First landlord prosecuted under Rotherham Council’s selective licensing scheme

Published Wednesday, 23rd March 2016
Rotherham law courts
Rotherham Law Courts

A Rotherham landlord has been ordered to pay more than £1,000 at Rotherham Magistrates’ Court after pleading guilty to operating a rented house without a licence.

The house on Avondale Road in the Masbrough Selective Licensing Area was identified in October 2015 by the Council’s Community Protection Unit who identified the unlicensed house due to a large accumulation of household waste in the rear garden.

Licensing of private rented housing was implemented in four areas of Rotherham in May 2015 (Eastwood, Masbrough, Dinnington and Maltby South East), with the intention of improving the management standards in the private rented sector.

The aim is to help tackle issues such as poor property standards and high levels of anti-social behaviour which often lead to short term tenancies and put people off wanting to stay in the area.

Graham Adams, the Director of Alvastone Property and Development Limited, was fined £460, on 16 March and ordered to pay the Council’s costs of £559.34 with a victim surcharge of £46.

The house is now empty but if it is to be re-let the company has to apply to the Council for a licence which will cost a further £592.

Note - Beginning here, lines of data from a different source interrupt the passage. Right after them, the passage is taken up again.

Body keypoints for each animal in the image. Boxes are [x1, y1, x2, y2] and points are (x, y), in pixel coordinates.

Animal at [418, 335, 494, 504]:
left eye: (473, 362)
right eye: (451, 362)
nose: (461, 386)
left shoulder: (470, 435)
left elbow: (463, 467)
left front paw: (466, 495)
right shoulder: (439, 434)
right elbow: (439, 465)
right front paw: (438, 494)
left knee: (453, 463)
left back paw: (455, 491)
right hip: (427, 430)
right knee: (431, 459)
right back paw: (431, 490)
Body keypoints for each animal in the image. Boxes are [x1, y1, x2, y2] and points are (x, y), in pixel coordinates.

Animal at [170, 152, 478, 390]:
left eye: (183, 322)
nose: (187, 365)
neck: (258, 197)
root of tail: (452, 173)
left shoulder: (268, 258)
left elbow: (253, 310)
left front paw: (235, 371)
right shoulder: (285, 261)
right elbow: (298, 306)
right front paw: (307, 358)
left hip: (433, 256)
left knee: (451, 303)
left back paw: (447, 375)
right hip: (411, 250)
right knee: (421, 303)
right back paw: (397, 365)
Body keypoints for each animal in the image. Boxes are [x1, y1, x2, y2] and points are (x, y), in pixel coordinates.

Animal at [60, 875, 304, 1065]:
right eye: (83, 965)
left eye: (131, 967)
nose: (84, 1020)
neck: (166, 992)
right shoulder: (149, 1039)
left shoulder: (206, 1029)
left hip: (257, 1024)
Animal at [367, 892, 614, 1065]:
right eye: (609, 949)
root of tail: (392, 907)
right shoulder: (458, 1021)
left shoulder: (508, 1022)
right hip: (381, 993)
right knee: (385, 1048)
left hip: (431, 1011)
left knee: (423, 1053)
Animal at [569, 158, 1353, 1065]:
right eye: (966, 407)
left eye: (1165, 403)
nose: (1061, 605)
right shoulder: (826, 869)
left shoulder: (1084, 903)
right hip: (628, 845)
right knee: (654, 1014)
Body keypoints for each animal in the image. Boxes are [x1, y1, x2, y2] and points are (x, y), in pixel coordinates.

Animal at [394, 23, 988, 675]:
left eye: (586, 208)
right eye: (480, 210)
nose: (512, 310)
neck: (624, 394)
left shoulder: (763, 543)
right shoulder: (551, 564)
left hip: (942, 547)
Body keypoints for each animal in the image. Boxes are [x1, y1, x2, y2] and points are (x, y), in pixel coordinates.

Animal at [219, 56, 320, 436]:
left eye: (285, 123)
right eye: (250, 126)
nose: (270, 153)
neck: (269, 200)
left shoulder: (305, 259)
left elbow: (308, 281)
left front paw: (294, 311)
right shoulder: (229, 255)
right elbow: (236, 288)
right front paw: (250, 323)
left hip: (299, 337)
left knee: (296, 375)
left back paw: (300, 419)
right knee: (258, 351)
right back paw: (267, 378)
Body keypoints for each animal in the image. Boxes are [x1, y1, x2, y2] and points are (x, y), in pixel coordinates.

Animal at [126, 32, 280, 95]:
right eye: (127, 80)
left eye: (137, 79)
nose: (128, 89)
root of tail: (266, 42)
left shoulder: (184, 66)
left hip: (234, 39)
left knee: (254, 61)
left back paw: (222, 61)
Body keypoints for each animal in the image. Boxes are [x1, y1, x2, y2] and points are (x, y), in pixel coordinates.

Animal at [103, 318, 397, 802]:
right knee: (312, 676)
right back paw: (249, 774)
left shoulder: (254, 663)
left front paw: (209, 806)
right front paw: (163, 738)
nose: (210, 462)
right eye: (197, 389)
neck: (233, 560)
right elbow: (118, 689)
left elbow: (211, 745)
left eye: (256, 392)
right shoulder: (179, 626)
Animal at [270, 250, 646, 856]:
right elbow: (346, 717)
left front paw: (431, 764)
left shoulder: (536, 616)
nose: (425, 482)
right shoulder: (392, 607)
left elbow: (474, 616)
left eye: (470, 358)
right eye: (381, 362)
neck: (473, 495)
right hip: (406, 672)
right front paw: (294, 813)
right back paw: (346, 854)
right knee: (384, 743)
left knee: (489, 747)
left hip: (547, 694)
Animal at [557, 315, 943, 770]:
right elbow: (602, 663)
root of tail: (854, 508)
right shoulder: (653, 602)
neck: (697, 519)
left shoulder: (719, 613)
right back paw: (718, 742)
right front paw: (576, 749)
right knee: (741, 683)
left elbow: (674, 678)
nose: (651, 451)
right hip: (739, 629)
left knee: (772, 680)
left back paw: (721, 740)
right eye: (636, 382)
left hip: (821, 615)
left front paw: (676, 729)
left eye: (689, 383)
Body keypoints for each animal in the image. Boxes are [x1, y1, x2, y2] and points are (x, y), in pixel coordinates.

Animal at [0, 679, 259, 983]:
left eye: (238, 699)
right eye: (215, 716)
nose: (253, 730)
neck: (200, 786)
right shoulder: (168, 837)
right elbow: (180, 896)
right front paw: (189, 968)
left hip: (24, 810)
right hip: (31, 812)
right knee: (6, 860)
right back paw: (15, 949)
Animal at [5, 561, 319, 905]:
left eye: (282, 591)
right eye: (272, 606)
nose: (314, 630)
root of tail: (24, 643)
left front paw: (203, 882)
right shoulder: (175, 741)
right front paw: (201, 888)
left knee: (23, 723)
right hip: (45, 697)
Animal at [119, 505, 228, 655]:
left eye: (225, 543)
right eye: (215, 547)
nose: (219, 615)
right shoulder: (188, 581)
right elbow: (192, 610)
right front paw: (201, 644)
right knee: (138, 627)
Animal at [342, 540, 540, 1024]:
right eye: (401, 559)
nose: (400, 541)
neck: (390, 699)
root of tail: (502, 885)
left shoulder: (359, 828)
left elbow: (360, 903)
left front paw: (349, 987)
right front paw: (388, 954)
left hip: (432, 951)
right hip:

Mr Adams admitted in court that he had failed to licence the house despite receiving letters and warnings that he needed to do so. He also failed to attend an interview with the Council to explain the reasons for not licensing.

Councillor Emma Wallis, Advisory Cabinet Member for Housing said: "This is an important first case in Rotherham where a landlord has paid the penalty for ignoring a licensing regime which is designed to drive up standards in this growing sector.

"This prosecution demonstrates the council’s commitment to rooting out rogue landlords, and ensuring that their properties meet the standards we expect.

"This first case shows that the council means business, and will hopefully act as a deterrent to other landlords who may be considering not complying with the scheme."

John Healey, MP for Wentworth and Dearne and Shadow Secretary of State for Housing and Planning, added: "The new Selective Licensing scheme will boost parts of Rotherham and provide much needed support to communities through tackling things like anti-social behaviour and sub-standard property conditions.

"The Council consulted widely in the areas that are affected and found that the vast majority of residents were in favour of the initiative.

“Residents and responsible landlords have long been concerned that some landlords are profiting from renting out properties in very poor condition, which has had a knock-on effect on people’s health and quality of life.

"These communities will benefit greatly as the Council takes decisive action against these landlords, making sure they improve conditions once and for all.

"This really is a ground-breaking scheme, which points the way for other councils on how to raise standards for private renters."

Two cases in addition to this prosecution are currently being prepared for court by the Council’s Legal Services covering 34 flats and houses. Further cases are being developed for prosecution by the Community Protection Unit as owners have failed to apply for licenses after a series of warnings.